### PAGE EXTRACT ###

This page discusses the general properties and characteristics of magnetic fields

The Main Idea

What is a Magnetic Field?

Magnetic fields can be simply described as a field that extends through space, originating from a moving electric charge or from a magnetic dipole. This field can produce a force when acting on another magnetic object. There are many ways that a magnetic field can be generated, but the two most fundamental sources, at least for this class, are magnetic fields from a moving point charge, and magnetic fields produced from dipoles. Because magnetic fields exist across all three dimensions, magnetic fields are best represented in vector notation when doing calculations.

Magnetic Field Due to Permanent Magnet

Magnetic Dipole

A permanent magnet refers to any object that produces its own magnetic field. The most commonly represented permanent magnet is the bar magnet, which generate fields that emerge from one end of the bar(dubbed the North pole) and enter through the other side(dubbed the South pole). A Magnetic Dipole, such as the bar magnet, generates a magnetic field very similar to the electric field generated by a electric dipole.

### INFORMATION SHOWN ###

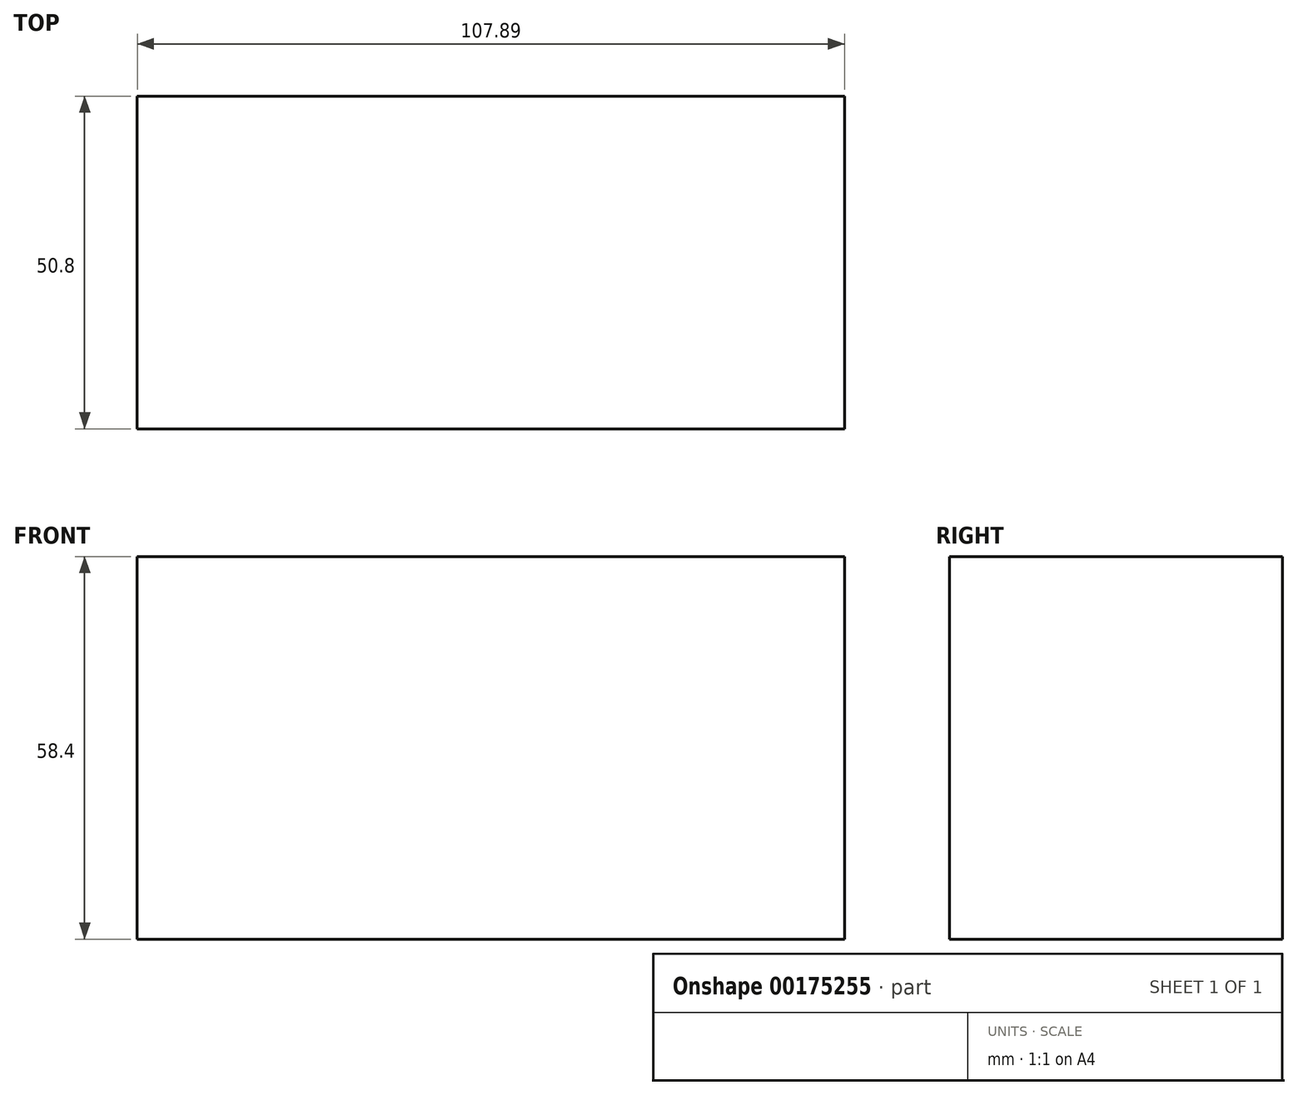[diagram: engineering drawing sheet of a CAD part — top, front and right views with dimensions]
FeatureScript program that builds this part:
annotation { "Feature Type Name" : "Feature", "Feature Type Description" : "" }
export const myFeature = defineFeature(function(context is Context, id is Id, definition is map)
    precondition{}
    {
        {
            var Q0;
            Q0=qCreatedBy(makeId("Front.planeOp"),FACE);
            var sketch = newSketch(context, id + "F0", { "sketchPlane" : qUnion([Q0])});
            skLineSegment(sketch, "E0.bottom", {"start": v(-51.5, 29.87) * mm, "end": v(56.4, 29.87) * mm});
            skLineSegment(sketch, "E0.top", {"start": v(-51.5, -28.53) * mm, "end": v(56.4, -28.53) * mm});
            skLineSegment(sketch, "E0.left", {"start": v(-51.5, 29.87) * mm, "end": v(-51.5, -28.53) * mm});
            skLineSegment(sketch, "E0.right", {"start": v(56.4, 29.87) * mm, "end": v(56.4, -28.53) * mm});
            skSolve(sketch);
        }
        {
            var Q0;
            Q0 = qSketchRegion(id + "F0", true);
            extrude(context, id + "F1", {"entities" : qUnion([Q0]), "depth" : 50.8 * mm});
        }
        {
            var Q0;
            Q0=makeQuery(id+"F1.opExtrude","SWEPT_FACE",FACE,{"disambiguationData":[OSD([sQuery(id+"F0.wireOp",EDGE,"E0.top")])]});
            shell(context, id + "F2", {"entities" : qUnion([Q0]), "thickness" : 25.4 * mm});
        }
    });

###
### INFORMATION SHOWN ###

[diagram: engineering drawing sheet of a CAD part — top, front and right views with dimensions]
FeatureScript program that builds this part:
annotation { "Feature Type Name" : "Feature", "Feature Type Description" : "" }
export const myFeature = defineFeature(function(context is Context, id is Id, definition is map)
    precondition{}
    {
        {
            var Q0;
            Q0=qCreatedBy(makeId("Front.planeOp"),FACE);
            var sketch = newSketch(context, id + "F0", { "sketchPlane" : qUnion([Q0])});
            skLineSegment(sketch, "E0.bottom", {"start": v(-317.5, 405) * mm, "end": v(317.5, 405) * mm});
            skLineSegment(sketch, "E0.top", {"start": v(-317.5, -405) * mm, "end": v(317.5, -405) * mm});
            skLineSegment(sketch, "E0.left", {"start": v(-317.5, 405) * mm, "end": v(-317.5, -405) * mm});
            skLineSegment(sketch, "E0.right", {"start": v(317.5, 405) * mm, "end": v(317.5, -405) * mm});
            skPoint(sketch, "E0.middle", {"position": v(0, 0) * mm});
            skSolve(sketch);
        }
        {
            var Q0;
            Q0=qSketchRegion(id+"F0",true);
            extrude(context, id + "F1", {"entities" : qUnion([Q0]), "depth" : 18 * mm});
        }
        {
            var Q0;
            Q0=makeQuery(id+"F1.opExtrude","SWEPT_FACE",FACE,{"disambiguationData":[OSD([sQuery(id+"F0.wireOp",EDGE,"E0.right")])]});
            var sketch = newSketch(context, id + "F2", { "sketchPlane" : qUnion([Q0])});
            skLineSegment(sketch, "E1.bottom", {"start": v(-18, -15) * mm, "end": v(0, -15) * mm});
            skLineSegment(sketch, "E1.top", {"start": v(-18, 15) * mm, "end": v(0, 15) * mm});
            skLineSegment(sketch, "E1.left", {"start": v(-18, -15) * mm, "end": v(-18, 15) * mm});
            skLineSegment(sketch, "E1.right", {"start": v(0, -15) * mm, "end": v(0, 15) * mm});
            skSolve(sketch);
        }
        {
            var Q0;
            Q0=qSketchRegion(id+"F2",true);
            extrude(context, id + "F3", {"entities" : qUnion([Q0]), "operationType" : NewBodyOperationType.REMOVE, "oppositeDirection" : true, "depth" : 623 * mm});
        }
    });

###

> **TASK LIST**:
a. Reproduce the passage of the magnetic fields text between "This page discusses" and "when doing calculations.", inclusive.
b. Answer these questions using the magnetic fields text:
(i) What two sources of magnetic fields does the text call the most fundamental for this class?
(ii) From which end of a bar magnet does the field emerge, according to the text?
(iii) In what notation are magnetic fields best represented during calculations?
c. Extend the magnetic fields text past its final sentence, keeping its textbook style.

> **RESPONSES TO THE EXERCISE**:
a.
This page discusses the general properties and characteristics of magnetic fields

The Main Idea

What is a Magnetic Field?

Magnetic fields can be simply described as a field that extends through space, originating from a moving electric charge or from a magnetic dipole. This field can produce a force when acting on another magnetic object. There are many ways that a magnetic field can be generated, but the two most fundamental sources, at least for this class, are magnetic fields from a moving point charge, and magnetic fields produced from dipoles. Because magnetic fields exist across all three dimensions, magnetic fields are best represented in vector notation when doing calculations.

b.
(i) Magnetic fields from a moving point charge and magnetic fields produced from dipoles.
(ii) The North pole.
(iii) Vector notation.

c.
Magnetic Field Due to Moving Charge

Unlike electric fields, which focus on non-mobile charges, magnetic fields are made by moving charges. Mobile charges generate an electric field perpendicular to the motion of the charge and direction of the observation location relative to the charge. Stationary charges, on the other hand, do not exert magnetic fields. In equilibrium, there is no net motion of charges inside a metal. Therefore, it should be noted that electrons inside a metal must move continuously in order to create a magnetic field. This is the very basic definition of the current, a non-equilibrium system in which there is a constant flow of electrons. Measuring electron current can be understood as counting the amount of electrons that pass through a particular cross section of a conductor. However, since it is extremely hard to count these electrons, we measure the current using other indirect methods, one being measuring the magnetic field.

Before proceeding further into the discussion, recall that we defined equilibrium above as there being no net motion of charges inside a metal. Keep in mind that equilibrium and being continuous are two totally different things.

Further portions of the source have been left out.